Refining Source Representations with Relation Networks for Neural Machine Translation

Introduction

  • The paper introduces Relation Network (RN) that refines the encoding representation of the given source document (or sentence).
  • This refined source representation can then be used in Neural Machine Translation (NMT) systems to counter the problem of RNNs forgetting old information.
  • Link to the paper

Limitations of existing NMT models

  • The RNN encoder-decoder architecture is the standard choice for NMT systems. But the RNNs are prone to forgetting old information.
  • In NMT models, the attention is modeled in the unit of words while the use of phrases (instead of words) would be a better choice.
  • While NMT systems might be able to capture certain relationships between words, they are not explicitly designed to capture such information.

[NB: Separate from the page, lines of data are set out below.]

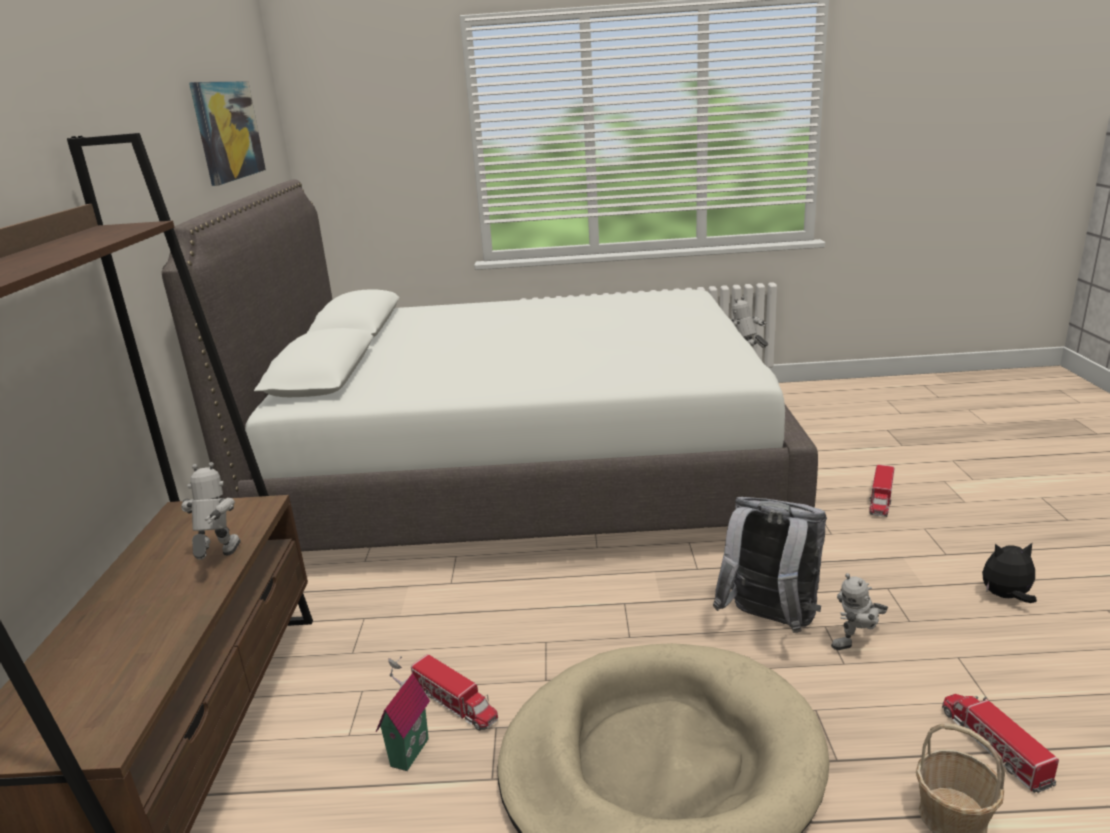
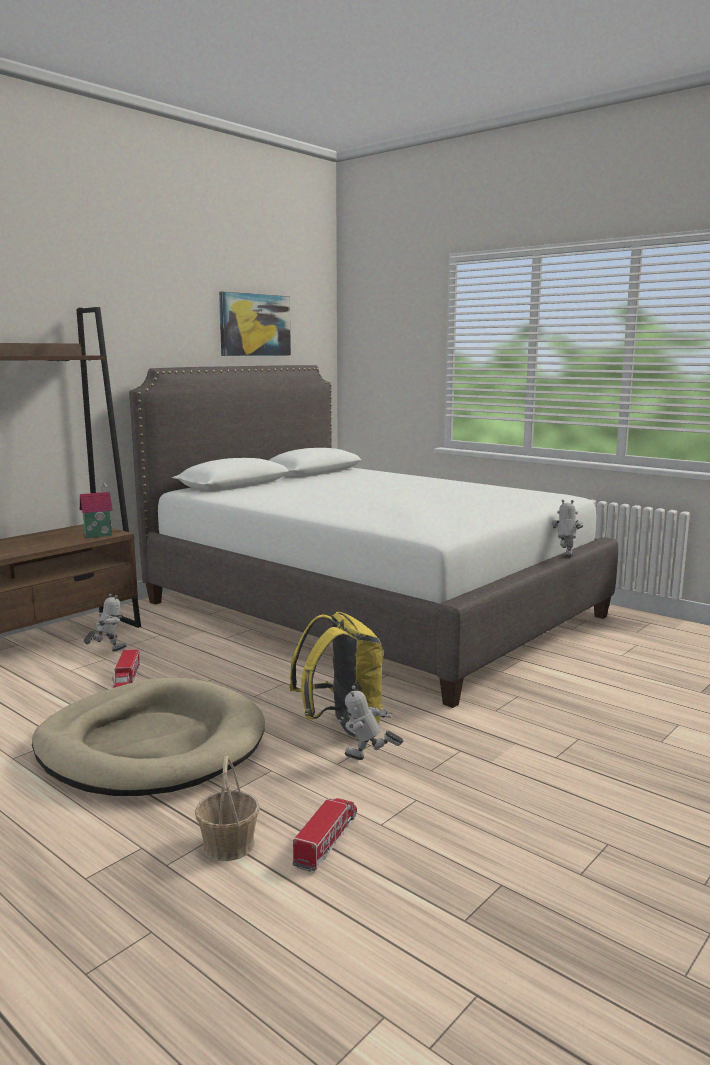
camera: 40 degrees right, 10 degrees down
(219, 559) = (56, 543): toy robot -> toy robot (107, 651)
(407, 751) = (76, 686): toy house -> toy house (98, 535)
(768, 622) = (341, 727): grey backpack -> yellow backpack
(880, 500) = (586, 711): toy truck -> none
(1006, 597) = (538, 796): plush toy -> none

Contributions of the paper

  • Learn the relationship between the source words using the context (neighboring words).
  • Relation Networks (RNs) build pairwise relations between source words using the representations generated by the RNNs. The RN would sit between the encoder and the attention layer of the encoder-decoder framework thereby keeping the main architecture unaffected.

Relation Network

  • Neural network which is desgined for relational reasoning.
  • Given a set of inputs * O = o1, …, on *, RN is formed as a composition of inputs: RN(O) = f(sum(g(oi, oj))), f and g are functions used to learn the relations (feed forward networks)
  • g learns how the objects are related hence the name “relation”.
  • Components:
    • CNN Layer
      • Extract information from the words surrounding the given word (context).
      • The final output of this layer is the sequence of vectors for different kernel width.
    • Graph Propagation (GP) Layer
      • Connect all the words with each other in the form of a graph.
      • Each output vector from the CNN corresponds to a node in the graph and there is an edge between all possible pair of nodes.
      • The information flows between the nodes of the graph in a message passing sort of fashion (graph propagation) to obtain a new set of vectors for each node.
    • Multi-Layer Perceptron (MLP) Layer
      • The representation from the GP Layer is fed to the MLP layer.
      • The layer uses residual connections from previous layers in form of concatenation.

Datasets

  • IWSLT Data - 44K sentences from tourism and travel domain.
  • NIST Data - 1M Chinese-English parallel sentence pairs.

Models

  • MOSES - Open source translation system - http://www.statmt.org/moses/
  • NMT - Attention based NMT
  • NMT+ - NMT with improved decoder
  • TRANSFORMER - Google’s new NMT
  • RNMT+ - Relation Network integrated with NMT+

Evaluation Metric

  • case-insensitive 4-gram BLEU score

Observations

  • As sentences become larger (more than 50 words), RNMT clearly outperforms other baselines.
  • Qualitative evaluation shows that RNMT+ model captures the word alignment better than the NMT+ models.
  • Similarly, NMT+ system tends to miss some information from the source sentence (more so for longer sentences). While both CNNs and RNNs are weak at capturing long-term dependency, using the relation layer mitigates this issue to some extent.